* [Your goal]: The reply is a verbatim copy of the listing below with its images dropped.

BEGIN Data under study

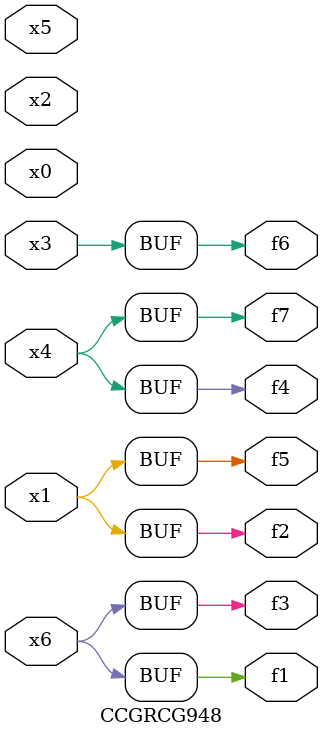
<source format=v>
module CCGRCG948(
	input x0, x1, x2, x3, x4, x5, x6,
	output f1, f2, f3, f4, f5, f6, f7
);
	assign f1 = x6;
	assign f2 = x1;
	assign f3 = x6;
	assign f4 = x4;
	assign f5 = x1;
	assign f6 = x3;
	assign f7 = x4;
endmodule

</source>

END Data under study

* [Reply]:
<source format=v>
module CCGRCG948(
	input x0, x1, x2, x3, x4, x5, x6,
	output f1, f2, f3, f4, f5, f6, f7
);
	assign f1 = x6;
	assign f2 = x1;
	assign f3 = x6;
	assign f4 = x4;
	assign f5 = x1;
	assign f6 = x3;
	assign f7 = x4;
endmodule

</source>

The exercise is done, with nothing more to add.